Thursday 19 April 2012

An art education: remembering Leeds (4) First Year



Willy Tirr, Acid Browns


The first year at Leeds was wonderful, one of the best years of my early life. For once I was left alone to develop whatever seemed interesting to me. I was a fully responsible adult human being, responsible chiefly to myself. I was also in love and hitchhiking to Norwich two weekends out of three which left only four days in the studio - but those days were so full of activity I turned out to be one of the most productive students in the place.

All the materials were free and almost unlimited since each student had a quota that could be traded off, a trade-off that could be arranged through the storeman. So I had as much hardboard, emulsion, and oil paint as I wanted. I soon decided against canvas. I didn't like the way it gave and absorbed. I didn't want colour to sink in, so it was easier to take a 4x4ft piece of hardboard, prepare it with white emulsion, then to get the oil colour on.
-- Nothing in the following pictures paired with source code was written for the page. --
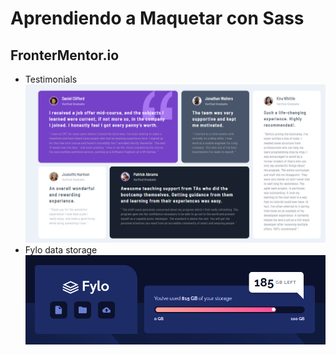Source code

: # Aprendiendo a Maquetar con Sass

## FronterMentor.io

- Testimonials
  ![frontermentor-testimonials](frontermentor.io/01testimonials/design/testimonials.png)
- Fylo data storage
  ![frontermentor-testimonials](frontermentor.io/02fylodatastorage/design/fylostorage.png)
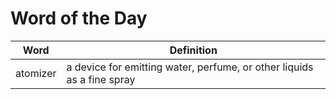 # Word of the Day

|Word|Definition|
|---|---|
|atomizer|a device for emitting water, perfume, or other liquids as a fine spray|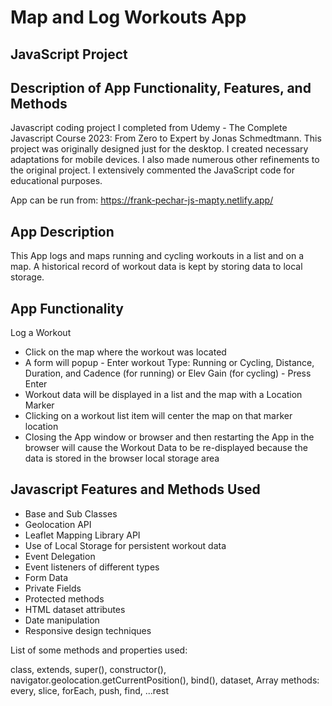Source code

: # Map and Log Workouts App 
## JavaScript Project
## Description of App Functionality, Features, and Methods

Javascript coding project I completed from Udemy - The Complete Javascript Course 2023: From Zero to Expert by Jonas Schmedtmann. This project was originally designed just for the desktop. I created necessary adaptations for mobile devices. I also made numerous other refinements to the original project. I extensively commented the JavaScript code for educational purposes.

App can be run from: https://frank-pechar-js-mapty.netlify.app/

## App Description

This App logs and maps running and cycling workouts in a list and on a map. A historical record of workout data is kept by storing data to local storage.

## App Functionality 

Log a Workout

- Click on the map where the workout was located
- A form will popup - Enter workout Type: Running or Cycling, Distance, Duration, and Cadence (for running) or Elev Gain (for cycling) - Press Enter
- Workout data will be displayed in a list and the map with a Location Marker
- Clicking on a workout list item will center the map on that marker location
- Closing the App window or browser and then restarting the App in the browser will cause the Workout Data to be re-displayed because the data is stored in the browser local storage area

## Javascript Features and Methods Used

- Base and Sub Classes
- Geolocation API 
- Leaflet Mapping Library API
- Use of Local Storage for persistent workout data
- Event Delegation
- Event listeners of different types
- Form Data
- Private Fields
- Protected methods
- HTML dataset attributes
- Date manipulation
- Responsive design techniques

List of some methods and properties used: 

class, extends, super(), constructor(), navigator.geolocation.getCurrentPosition(), bind(), dataset, Array methods: every, slice, forEach, push, find, ...rest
Red Snowman, 1969, Taken on iPhone at an angle...
GS, Red Snowman, 1969, 4'x4.
Photo taken on iPhone at an angle. Painting itself fully central


I loved the colour. I loved it in tubes, coming out of tubes, sitting on a plate that served as my palette and the way it squiggled along the surface, not building up in glazes, but as fresh as it looked in the tube, as opaque and alive and itself. I would begin by painting the whole surface a strong colour then work into it, drawing slowly, crudely but tentatively across the surface. Often it would begin as a railway line, then a central motif would arise - a figure, a vase, a line of washing - to which more colour would be applied and so the whole would build not as varieties of the same colour but as one sitting on top of another like a wholly new colour, like something improvised, luminous, faintly intoxicated by itself and the general sense of well-being. Oil paint remains wet for days, of course, so the way was to work on a number of paintings at once: as one was drying the next was ready for a fresh coat.
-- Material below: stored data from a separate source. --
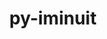 ---
title: "py-iminuit"
layout: cache
categories: [package, develop]
meta: {"compilers": ["gcc@=11.4.0"], "num_specs": 6, "num_specs_by_stack": {"hep": 6, "root": 6}, "oss": ["ubuntu22.04"], "platforms": ["linux"], "stacks": ["hep", "root"], "targets": ["x86_64_v3"], "versions": ["2.21.3"]}
spec_details: [{"compiler": "gcc@=11.4.0", "hash": "37rhzfyaohhcztzugbjtrntdnq2hg4ey", "os": "ubuntu22.04", "platform": "linux", "size": "-", "stacks": ["hep", "root"], "tarball": "https://binaries.spack.io/develop/build_cache/linux-ubuntu22.04-x86_64_v3/gcc-11.4.0/py-iminuit-2.21.3/linux-ubuntu22.04-x86_64_v3-gcc-11.4.0-py-iminuit-2.21.3-37rhzfyaohhcztzugbjtrntdnq2hg4ey.spack", "target": "x86_64_v3", "variants": ["build_system=python_pip"], "versions": ["2.21.3"]}, {"compiler": "gcc@=11.4.0", "hash": "7xtmzvr4lkcbfyzlzq5isla5y7ibs4i6", "os": "ubuntu22.04", "platform": "linux", "size": "-", "stacks": ["hep", "root"], "tarball": "https://binaries.spack.io/develop/build_cache/linux-ubuntu22.04-x86_64_v3/gcc-11.4.0/py-iminuit-2.21.3/linux-ubuntu22.04-x86_64_v3-gcc-11.4.0-py-iminuit-2.21.3-7xtmzvr4lkcbfyzlzq5isla5y7ibs4i6.spack", "target": "x86_64_v3", "variants": ["build_system=python_pip"], "versions": ["2.21.3"]}, {"compiler": "gcc@=11.4.0", "hash": "fix7oefp7vilyds5zq4qfek5zast6ezi", "os": "ubuntu22.04", "platform": "linux", "size": "-", "stacks": ["hep", "root"], "tarball": "https://binaries.spack.io/develop/build_cache/linux-ubuntu22.04-x86_64_v3/gcc-11.4.0/py-iminuit-2.21.3/linux-ubuntu22.04-x86_64_v3-gcc-11.4.0-py-iminuit-2.21.3-fix7oefp7vilyds5zq4qfek5zast6ezi.spack", "target": "x86_64_v3", "variants": ["build_system=python_pip"], "versions": ["2.21.3"]}, {"compiler": "gcc@=11.4.0", "hash": "lrld5scxiifqstrvv362di3isdoeunjz", "os": "ubuntu22.04", "platform": "linux", "size": "-", "stacks": ["hep", "root"], "tarball": "https://binaries.spack.io/develop/build_cache/linux-ubuntu22.04-x86_64_v3/gcc-11.4.0/py-iminuit-2.21.3/linux-ubuntu22.04-x86_64_v3-gcc-11.4.0-py-iminuit-2.21.3-lrld5scxiifqstrvv362di3isdoeunjz.spack", "target": "x86_64_v3", "variants": ["build_system=python_pip"], "versions": ["2.21.3"]}, {"compiler": "gcc@=11.4.0", "hash": "o5t5zwptjdx4ip3zl7qqqte23spqkkm6", "os": "ubuntu22.04", "platform": "linux", "size": "-", "stacks": ["hep", "root"], "tarball": "https://binaries.spack.io/develop/build_cache/linux-ubuntu22.04-x86_64_v3/gcc-11.4.0/py-iminuit-2.21.3/linux-ubuntu22.04-x86_64_v3-gcc-11.4.0-py-iminuit-2.21.3-o5t5zwptjdx4ip3zl7qqqte23spqkkm6.spack", "target": "x86_64_v3", "variants": ["build_system=python_pip"], "versions": ["2.21.3"]}, {"compiler": "gcc@=11.4.0", "hash": "oxsqcu5khxfpo5vs4lrxs2ok46ucbd3a", "os": "ubuntu22.04", "platform": "linux", "size": "-", "stacks": ["hep", "root"], "tarball": "https://binaries.spack.io/develop/build_cache/linux-ubuntu22.04-x86_64_v3/gcc-11.4.0/py-iminuit-2.21.3/linux-ubuntu22.04-x86_64_v3-gcc-11.4.0-py-iminuit-2.21.3-oxsqcu5khxfpo5vs4lrxs2ok46ucbd3a.spack", "target": "x86_64_v3", "variants": ["build_system=python_pip"], "versions": ["2.21.3"]}]
---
It was naive but the tutors liked it. It must have struck them as fresh, and to be honest it struck me as fresh too. It wasn't much like any other painting - a touch Chagall perhaps. The images weren't laden with heavy meaning. They were at the edge of meaning, airy, luscious shapes that suggested other things. Vase suggested light suggested garden suggested bodies, etc. Matisse meets Chagall. Just nowhere near as good, merely possibility.

Two or three of the tutors took a particular interest in me and would come round and talk. I can't remember the conversations but they seemed to be substantial, exciting - confidential in a way, and entirely encouraging. It was flattering that artists should want to talk to me and find me worth talking to. Perhaps they found my own enthusiasm refreshing. There were, as I have said, very few painters and I was probably the most exuberant and least career minded. I was enjoying what I was doing: nothing else seemed to matter. One could make an appointment or simply try knocking on the Principal, Willy Tirr's door and he would invite one in if he wasn't busy and talk about anything that seemed interesting.

I haven't yet mentioned the other parts of course, the supposedly compulsory Art History (that I never attended because I continued painting in the studio) and the Complementary Studies that offered a choice of Film, Anthropology, Music, Sociology, Psychology and, luckily for me, Poetry. More on that in another post.

Was this an 'art education'? It seemed to me something better than that at the time: it was an understanding of what art could be. Did it help me technically? Hardly. It's quite possible my paint quality could have been better, but I wasn't concerned with 'professionalism' at that time. I had no interest in it. I just wanted to carry painting with this lovely material, and to write poems.

You might argue that this was a fool's paradise, the last kick of hippiedom, and it might have been so, but it was also extraordinarily heady and liberating. The company of artists was the key factor: their interest, their acceptance of me, their knowledge, not so much of techniques, but of art and literature and the world.

I suspect all my best paintings were done in the first year of the course. The picture on the wall of the next room was done then. It will be worth thinking about what followed.



3 comments:

looby said...

Never realised you did art. Now that's the purpose of a university ediucation, an enlightened, guided freedom. And in the days when one could still hitch-hike.

I read a pamphlet once about the heady days of Leeds College of Art (I don't know if that's where you were), and their legendary interviews. Reviewing one applicant's portfolio, they asked him "Are you precious about your art?" On receiving the answer "No", they threw al his drawings out of the window.

looby said...

I beg your pardon - you say more about it further down the page. The reverse chronology of blogging catches me out sometimes!

George S said...

As I say, it was a marvellous time as I remember it. Both the paintings and the poems seemed to be becoming part of an independent and welcoming world.

I love your Leeds story. It seems entirely feasible.